→ 提示された文章
%%

キリアン・マーフィー
ノーラン作品に初登場したジョナサン・クレイン博士(通称:スケアクロウ)を演じた『バットマン ビギンズ』でロンドン映画批評家協会賞にノミネートを果たす。その後、『ダークナイト』、 『ダークナイト ライジング』でも同キャラクターに。ディカプリオ主演の大ヒット作『インセプション』では、標的となる億万長者の息子を演じ、その演技力に磨きをかけた。5度目の登場となる本作では、ドーバー海峡に漂流する“謎の英国兵士”を演じる。名前すら与えられていないキャラクターであるにもかかわらず、ノーランと組むチャンスを得たキリアンは出演を快諾。戦争に直面し、パニック状態になる複雑なキャラクターを演じた。
Q:出演の経緯
クリストファー(以下クリス)が電話をくれて、脚本を送るからと言ってくれた。僕たちはお互いをよく知っているので、彼は僕が何に興味をもつかが分かっている。どんな役柄なら僕が挑みたいと思うかもね。それにクリストファー・ノーラン映画なら、その可能性は相当高い。彼がまた声をかけてくれるのはうれしい。それに今回は……、とにかく圧倒された。
Q:“謎の英国兵士”は、名前のないキャラクターについて
僕が演じるキャラクターは、無数の兵士たちの体験を象徴していると思う。それは戦争というものが人に与えうる深い感情的、心理的なダメージなんだ。彼が最初に登場するのは、ダンケルクから兵士たちを撤収させるために英仏海峡を渡っている民間の船のひとつ、ムーンストーン号に助け上げられるところ。彼は、精神に影響を及ぼすほどの恐怖体験から 生き延びたばかりなのに、「いや、この船はあそこ(ダンケルク)に戻るとこだ」と言われてしまう。
この映画は、ダンケルクで起きている出来事全体に及ぶ交錯する複数のストーリーを描いていく。ノーラン映画ならで の映画で、それらの異なるストーリーは同じ時間軸では展開しない。それぞれにふさわしいペース――陸地の1週間、海 上の1日、そして空の1時間――があり、僕のキャラクターはその2つの時間軸の中で登場することになる。
Q:実際の現場で撮影する重要性とは?

%%

→ 取り組む課題
1 - キリアン・マーフィーについての文章で、彼の演じるキャラクターを助け上げる民間の船は何という名前ですか。
2 - キリアン・マーフィーについての文章を二文で要約してください。

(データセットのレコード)
%%

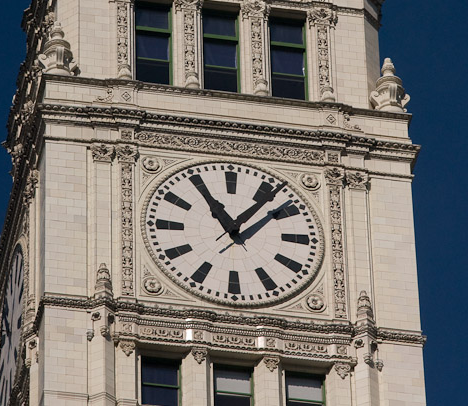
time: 11:06
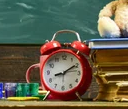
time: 8:09
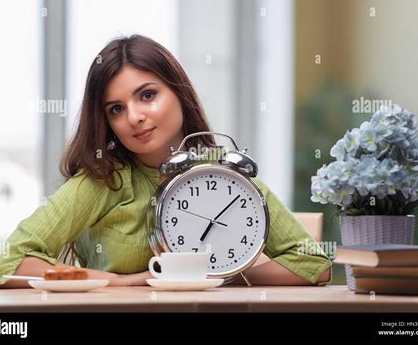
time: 7:08
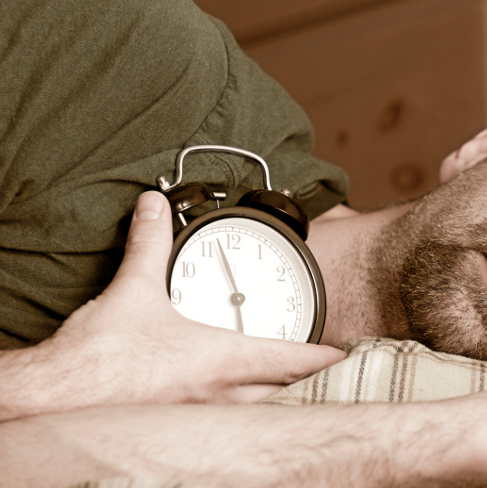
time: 5:57
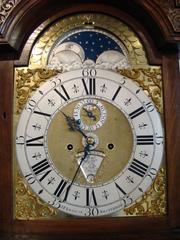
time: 10:34
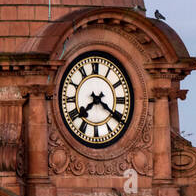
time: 7:20
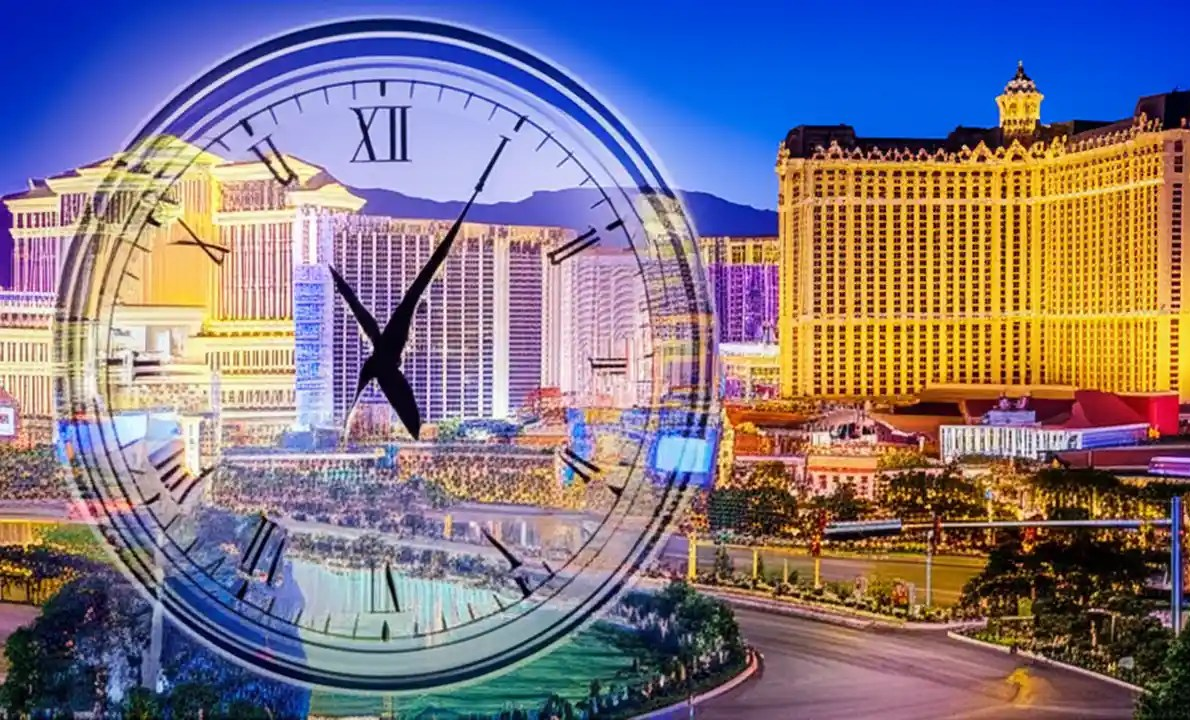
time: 5:05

%%

→ 課題の解答
1 - ムーンストーン号です。

2 - キリアン・マーフィーは『バットマン ビギンズ』のスケアクロウ役でロンドン映画批評家協会賞にノミネートされ、『インセプション』などノーラン作品に出演を重ねてきた。5度目の登場となる本作では名前のない「謎の英国兵士」を演じており、彼はこの役が戦争による深い感情的、心理的なダメージを受けた無数の兵士たちの体験を象徴していると語っている。